Moody's Investors Service has slashed Bain Capital- and TH Lee-owned Clear Channel Communications' debt to junk status and is warning of a possible default in the next few months.
Although it has been the largest US company by revenue in the radio and outdoor advertising sectors, the company has struggled with its debt load after being purchased last July by the two private equity firms for $17.9 billion. At the time of the deal, TH Lee and Bain paid $36 per share for Clear Channel, while in August Apollo Global Management and Blackstone unit GSO Capital purchased $5 million in debt related to the deal.
Clear Channel’s revenues fell 13 percent to $99.4 million in the fourth quarter of 2008, in part due to a struggling advertising market. In dropping the company’s credit rating nine steps below investment grade to Caaa3, Moody’s said Clear Channel would likely violate its secured debt leverage covenants in 2009, which require it to stay at or under 9.5 times.
In the case of default, the company’s lenders, including Morgan Stanley, Citigroup, Credit Suisse and Wachovia Securities, could demand their money back and seize assets posted as collateral. Credit default swaps insuring Clear Channel’s debt against default are trading at 83 percent.

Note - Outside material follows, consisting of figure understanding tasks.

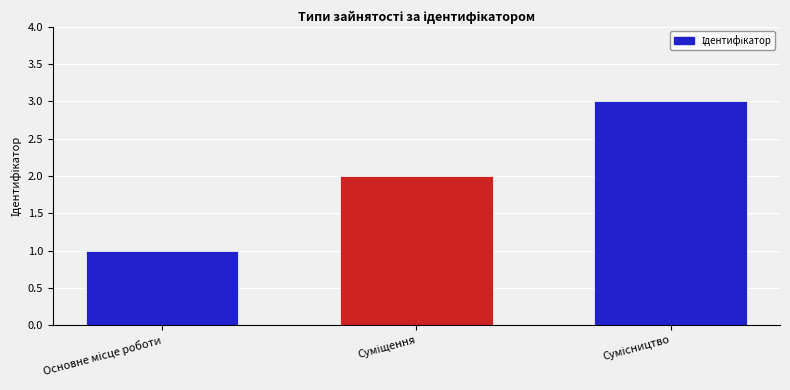

What is the maximum value shown in the chart?

3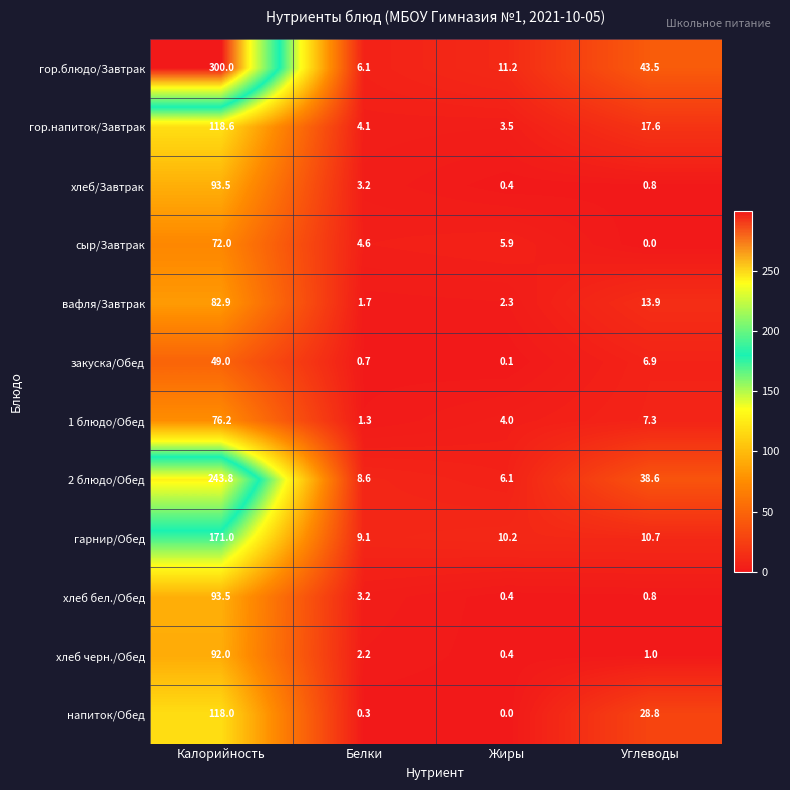

What is the sum of all гор.блюдо/Завтрак values?

360.8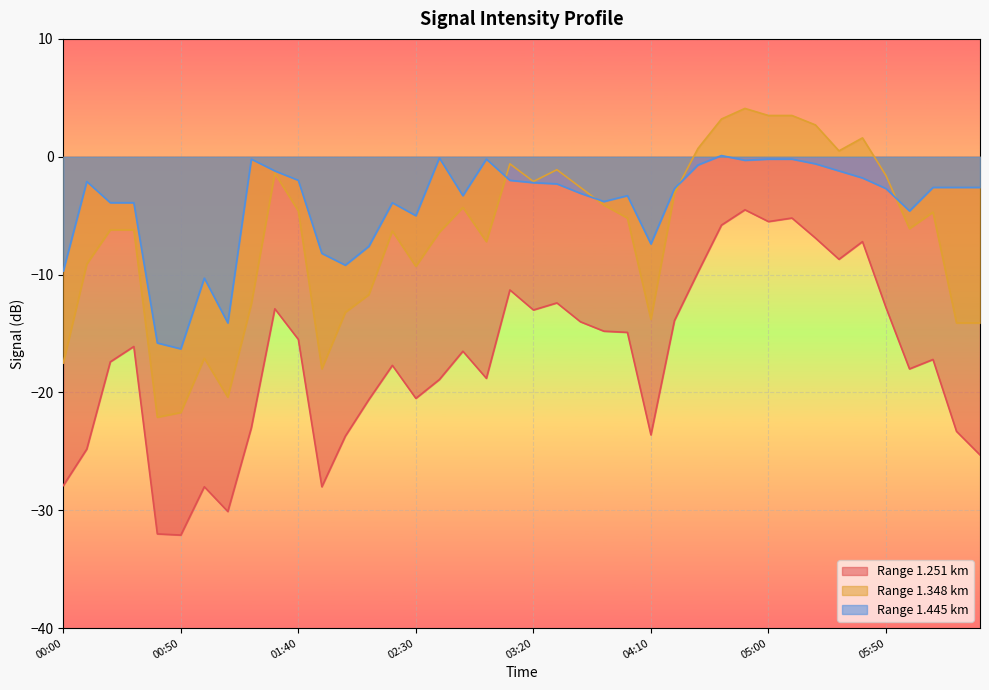

Which series has the largest total across all categories?

Range 1.445 km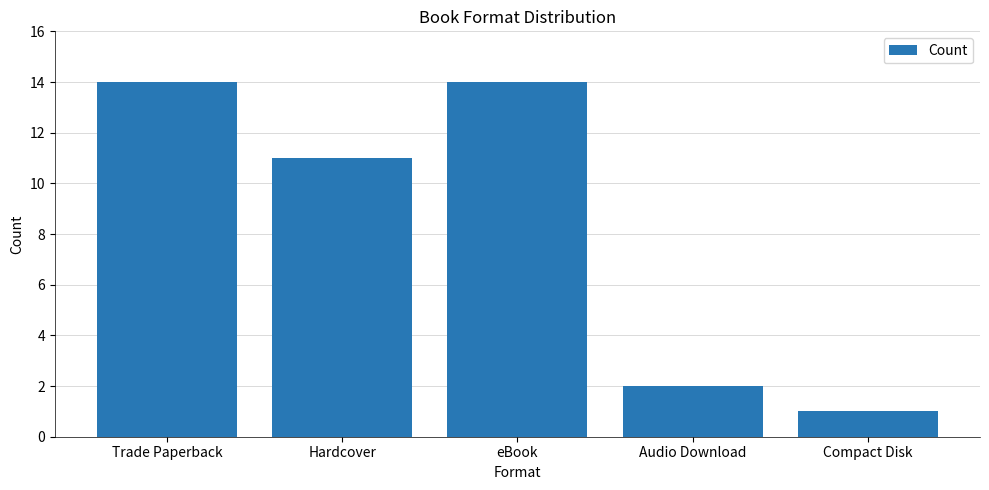

Between Audio Download and Hardcover, which is larger?

Hardcover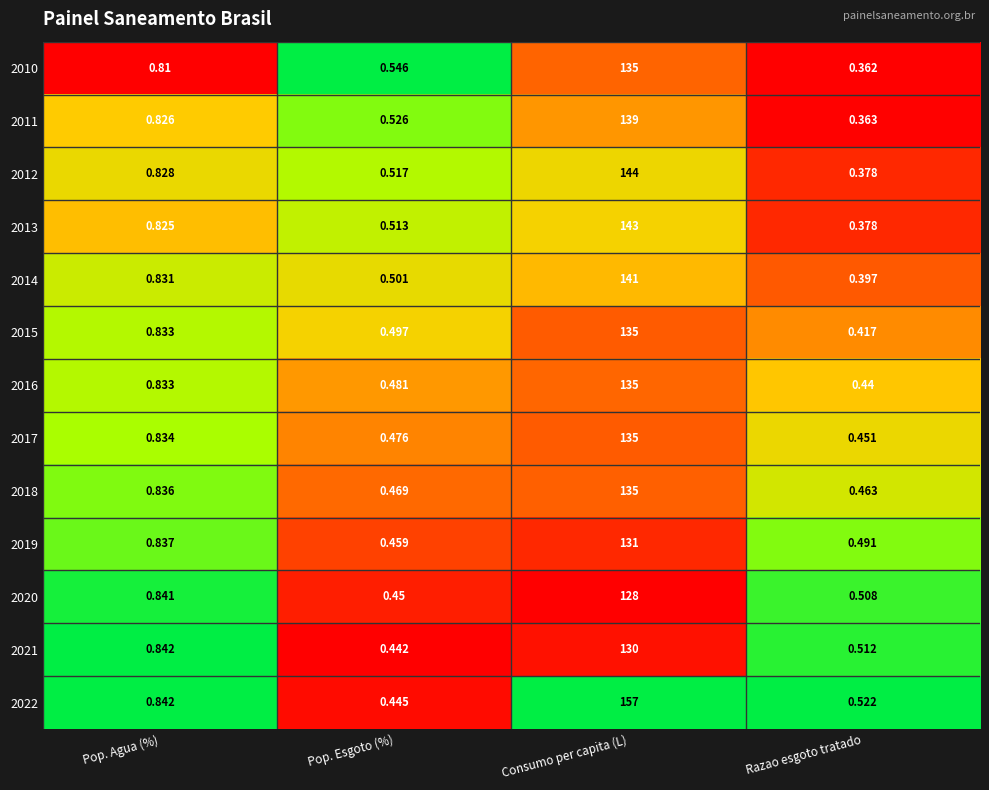

Where is 2020 nearest to the value 64?

Pop. Agua (%)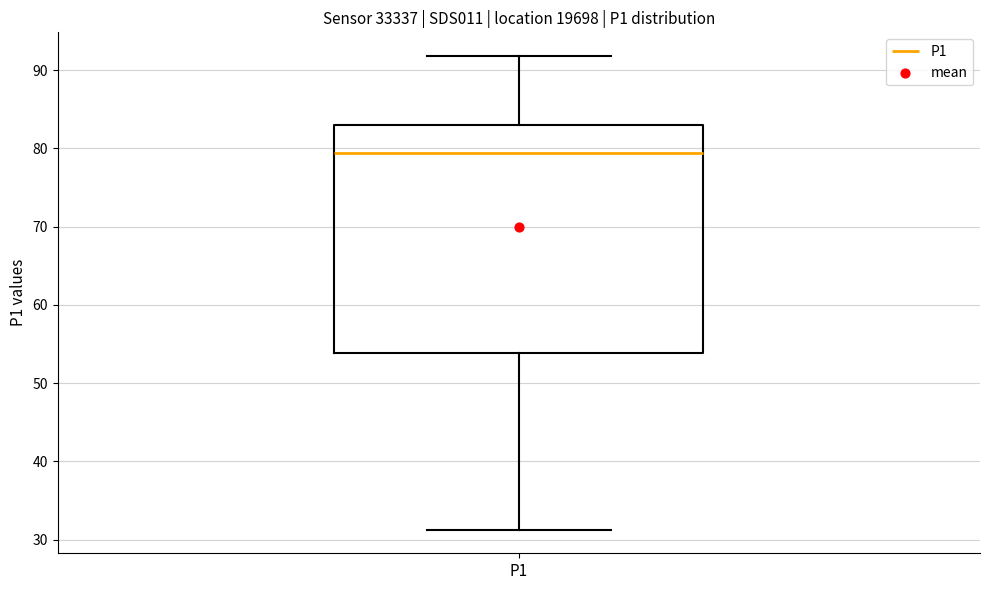

Read this box plot against the y-axis: the position of the median line, the range covered by the box, and the ends of both whiskers. The values are not printed on the chart, so give them approximately, as read against the axis.

median 79, box 54 to 83, whiskers 31 to 92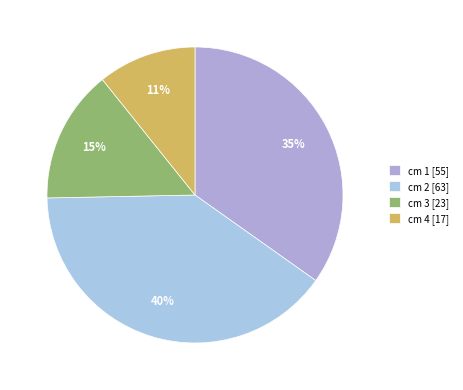

Count the number of slices in the pie.

4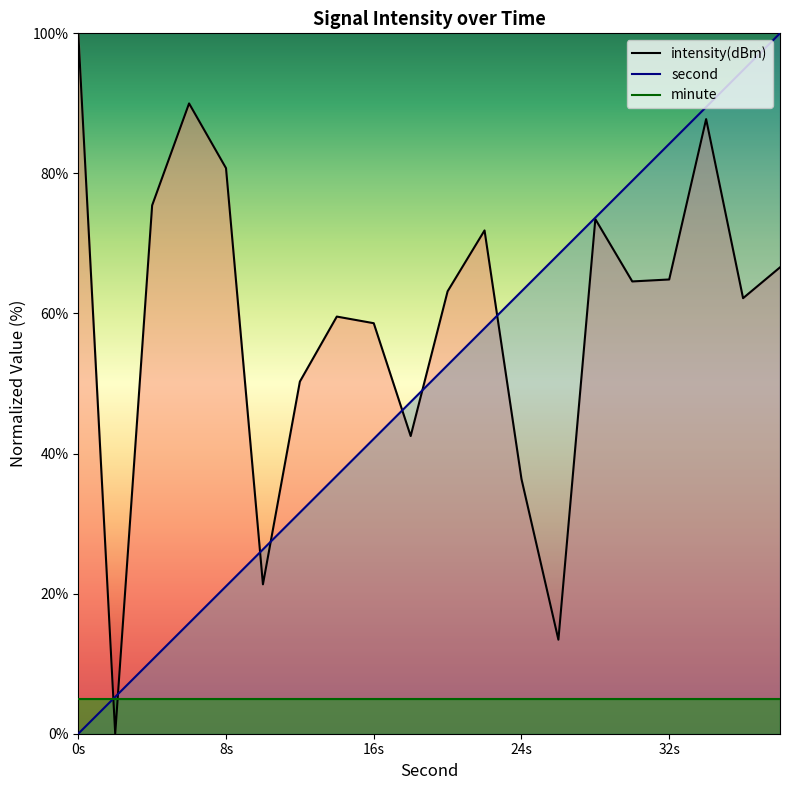

True or false: second has a value of 85.4 at 24s.

False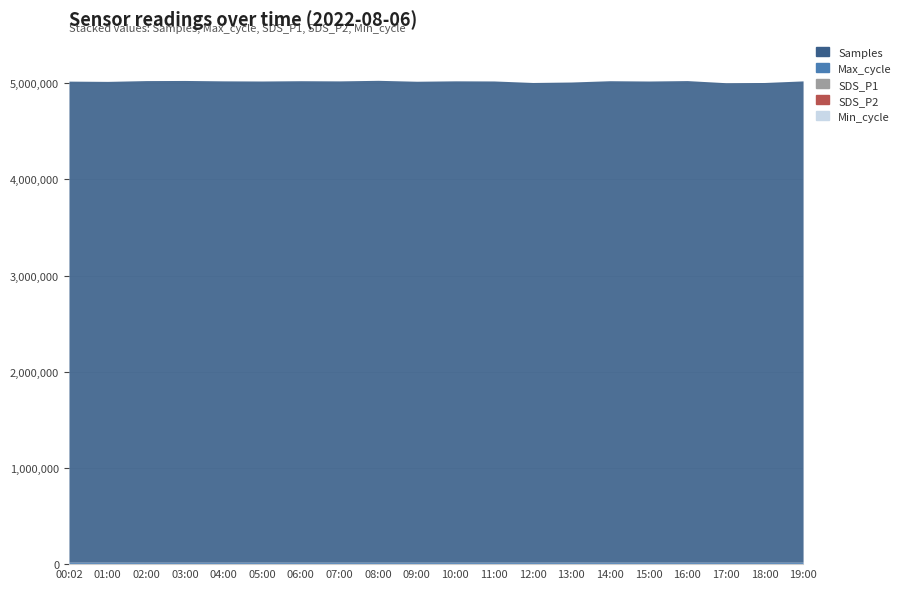

How many lines are shown in the chart?

5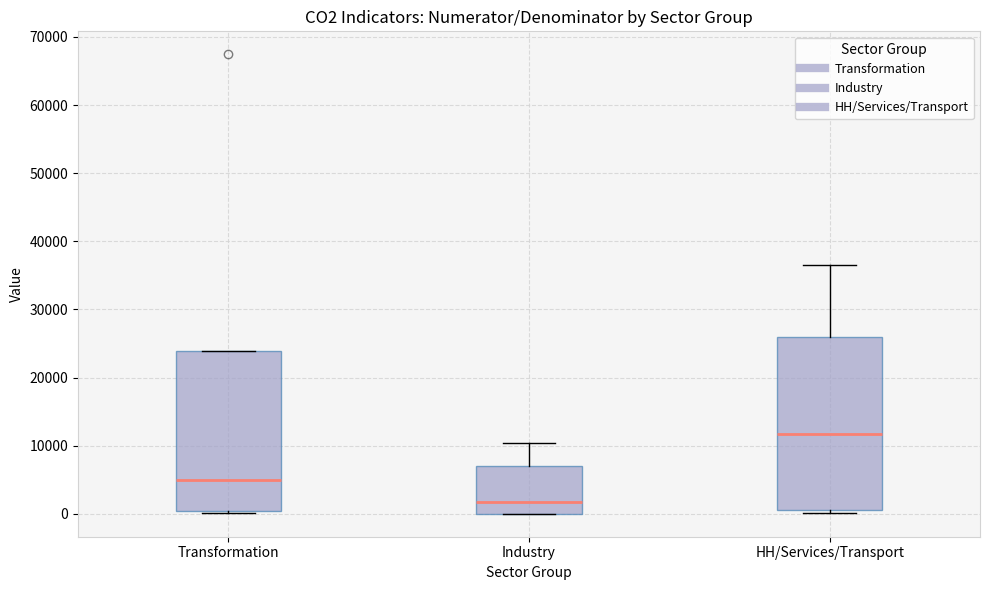

Reading left to right, transcribe this box plot: for each box, give where its median line is, the range the box spans, and where its two whiskers end, as read against the y-axis. The values are not printed on the chart, so give them approximately, as read against the axis.

Transformation: median 5000, box 0 to 24000, whiskers 0 (just below the box's lower edge) to 24000
Industry: median 2000, box 0 to 7000, whiskers 0 to 10000
HH/Services/Transport: median 12000, box 1000 to 26000, whiskers 0 to 37000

“With a capital structure that was highly speculative from its inception, the company’s ability to continue as a going concern is completely dependent upon remaining in compliance with its covenants,” Moody’s senior vice president Neil Begley said in a statement. “But in the current economic environment, compliance will be very challenging, and as a result such a capital structure will likely not be sustainable.”